Monsieur le ministre, l’Appel de Paris, que vous avez lancé le 10 décembre 2009, a-t-il été bien entendu par nos partenaires européens ? Que nous réserve la PAC après 2013 ? La France recherche un nouveau mode de régulation, tenant compte des efforts des uns et des carences des autres. Nos agriculteurs ne redouteraient pas la concurrence si celle-ci était loyale, nous le savons tous. Mais comment accepter que, dans un marché de plus en plus ouvert, les contraintes qui pèsent sur les agriculteurs soient différentes d’un pays à l’autre, d’un continent à l’autre ? L’OMC, l’Organisation mondiale du commerce, sous prétexte d’assurer l’accès aux marchés, ne fait qu’organiser une grande braderie agricole. Dans ces conditions, les agriculteurs français souffrent d’un véritable désavantage compétitif. Le projet de loi que nous examinons aujourd’hui ne me paraît pas, hélas, de nature à inverser le cours des choses.

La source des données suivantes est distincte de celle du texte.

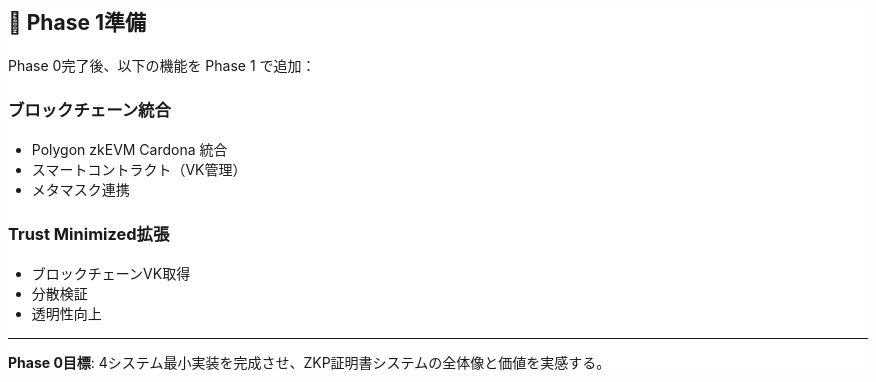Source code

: ## 📝 **Phase 1準備**

Phase 0完了後、以下の機能を Phase 1 で追加：

### **ブロックチェーン統合**
- Polygon zkEVM Cardona 統合
- スマートコントラクト（VK管理）
- メタマスク連携

### **Trust Minimized拡張**
- ブロックチェーンVK取得
- 分散検証
- 透明性向上

---

**Phase 0目標**: 4システム最小実装を完成させ、ZKP証明書システムの全体像と価値を実感する。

Pour apporter une réponse plus immédiate à la crise, il aurait été par exemple utile de prolonger l’effort consenti dans la loi de finances rectificative pour 2009 en faveur de l’allègement des charges, qui est un facteur clé de la compétitivité de l’agriculture. Cependant, monsieur le ministre, j’ai cru comprendre, au travers des propos que vous avez tenus hier, que telle n’était pas la direction dans laquelle nous nous engagions.

Mes chers collègues, la situation de l’agriculture est alarmante. Des milliers d’emplois vont encore disparaître si les bonnes réponses ne sont pas apportées dès aujourd’hui. Or, malgré quelques avancées, le présent projet de loi est globalement décevant, et les solutions franco-françaises qu’il comporte seront vite dépassées si notre modèle n’est pas mieux défendu au sein des instances internationales.

En tout cas, monsieur le ministre, les radicaux de gauche considèrent que ce texte ne permettra pas de répondre à la gravité de la crise que subissent les agriculteurs français.